I am trying to implement IPv6 in an existing VPN PPP software, but having hard time of understanding some of the RFC 5072 sections meaning. Namely, section 4.1.
Assumption 1: PPP interfaces do not have MAC addresses.
The VPN server software by itself is creating for each connection a virtual ethernet interface, with it's own virtual MAC addresses etc. The software also allows bridging real interfaces too. The software itself does all the L2 switching internally between both virtual and bridged real interfaces, acting as an L2 switch. Assume this structure:
Assumption 2: for any received IPv6 packet on MAC 00:00:00:00:00:01 we will forward the packet unchanged (except for stripping the Ethernet header) through the PPP Link 1 to Client 1, and vice versa all Client 1 IPv6 packets received through PPP Link 1 will be sent unchanged into the internal virtual Ethernet switch with the originating MAC of 00:00:00:00:00:01 (creating the Ethernet header ofc). We need to do because of Assumption 1, so the Virtual Interface 1 is acting instead of Client 1 for all L2 ethernet frames handling.
Now in RFC it is said:
The interface identifier MUST be unique within the PPP link; i.e., upon completion of the negotiation, different interface-identifier values are to be selected for the ends of the PPP link. The interface identifier may also be unique over a broader scope.
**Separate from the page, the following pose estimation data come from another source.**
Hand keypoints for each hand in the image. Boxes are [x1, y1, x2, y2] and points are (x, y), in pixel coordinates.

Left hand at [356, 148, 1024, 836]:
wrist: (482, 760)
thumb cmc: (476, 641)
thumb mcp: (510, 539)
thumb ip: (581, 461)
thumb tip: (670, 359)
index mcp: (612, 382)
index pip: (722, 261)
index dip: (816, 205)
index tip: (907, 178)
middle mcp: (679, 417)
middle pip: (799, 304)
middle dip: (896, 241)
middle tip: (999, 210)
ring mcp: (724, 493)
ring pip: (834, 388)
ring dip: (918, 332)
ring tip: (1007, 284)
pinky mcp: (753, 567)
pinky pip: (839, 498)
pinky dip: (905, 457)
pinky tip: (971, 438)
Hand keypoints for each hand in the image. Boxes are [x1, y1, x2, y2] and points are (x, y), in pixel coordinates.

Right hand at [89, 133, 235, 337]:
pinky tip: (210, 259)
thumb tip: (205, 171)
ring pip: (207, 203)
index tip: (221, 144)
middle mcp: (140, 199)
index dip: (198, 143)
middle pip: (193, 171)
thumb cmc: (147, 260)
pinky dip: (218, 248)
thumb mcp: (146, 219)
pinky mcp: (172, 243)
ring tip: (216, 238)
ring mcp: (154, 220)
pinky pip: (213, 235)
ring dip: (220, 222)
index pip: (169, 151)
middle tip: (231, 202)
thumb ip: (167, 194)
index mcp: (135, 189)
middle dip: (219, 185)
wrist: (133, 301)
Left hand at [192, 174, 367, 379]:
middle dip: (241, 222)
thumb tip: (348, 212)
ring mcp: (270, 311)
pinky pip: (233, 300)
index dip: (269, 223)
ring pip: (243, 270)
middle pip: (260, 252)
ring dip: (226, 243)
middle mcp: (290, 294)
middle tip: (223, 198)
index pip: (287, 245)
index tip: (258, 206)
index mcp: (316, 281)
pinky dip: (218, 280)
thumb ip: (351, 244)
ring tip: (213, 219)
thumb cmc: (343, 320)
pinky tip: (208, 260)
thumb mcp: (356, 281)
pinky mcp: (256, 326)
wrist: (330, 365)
This is the part which seems unclear for me: "different interface-identifier values are to be selected for the ends of the PPP link".
So, should we for Client 1 select TWO Interface Identifiers here? One for the Client 1 client side, and the second for the Virtual Interface 1 server side? It seems for me that only ONE Interface Identifier should be select based on the MAC address of Virtual Interface 1, because,
The negotiated interface identifier is used by the local end of the PPP link to autoconfigure an IPv6 link-local unicast address for the PPP interface.
Because the Virtual Interface 1 is acting instead of Client 1 for all L2 handling, it seems to me logical that the Interface Identifier used to configure the Link-Local IPv6 address should be actually based on MAC address of the Virtual Interface 1, so that the generated Link Local addres would be generated in accordance with section 2.5.6 of RFC 4291
And we don't really need for anything the second Interface Identifier negotiated for the Virtual Interface 1 itself, as we are not asigning any IPv6 address to the Virtual Interface 1 itself, it just uses the one generated by the Client 1 because all IPv6 packets are to be forwarded anyway…
Another possible interpretation I am having is that both the Client 1 side and the Server side (Virtual Interface 1 side) should both select two different interface identifiers, but during the negotiation one of them will be discarded, and only one will be accepted after negotiation.
So what does that "different interface-identifier value for both ends of a PPP link" really means?
Best Answer
In other words, by the time the negotiation is done, the two ends of the link must end up with two different values for the 64-bit interface identifier. IOW, it should be impossible that the "Client 1" end of the PPP link ends up with an identifier of 0x1122334455667788 and the "Virtual Interface 1" end also ends up with 0x1122334455667788. Because if this happens, it would mean that the IPv6 link-local addresses on the "Client 1" end would be the same as the IPv6 link-local address on the "Virtual Interface 1" end - which is obviously a Bad Thing.
The RFC talks about how a "tentative interface identifier" may be generated (from local physical MAC address, machine serial number etc.). If both ends of your system e.g "Client 1" and "Virtual Interface 1" are able to do this correctly so that their "tentative interface identifiers" are guaranteed to be unique, then the negotiation will just go through fine, with each end ACKing the other's identifier. Otherwise one end (say "Client 1") can send a value of 0 to the other end ("Virtual Interface 1"), who will then bear the responsibility of assigning an identifier to the other end.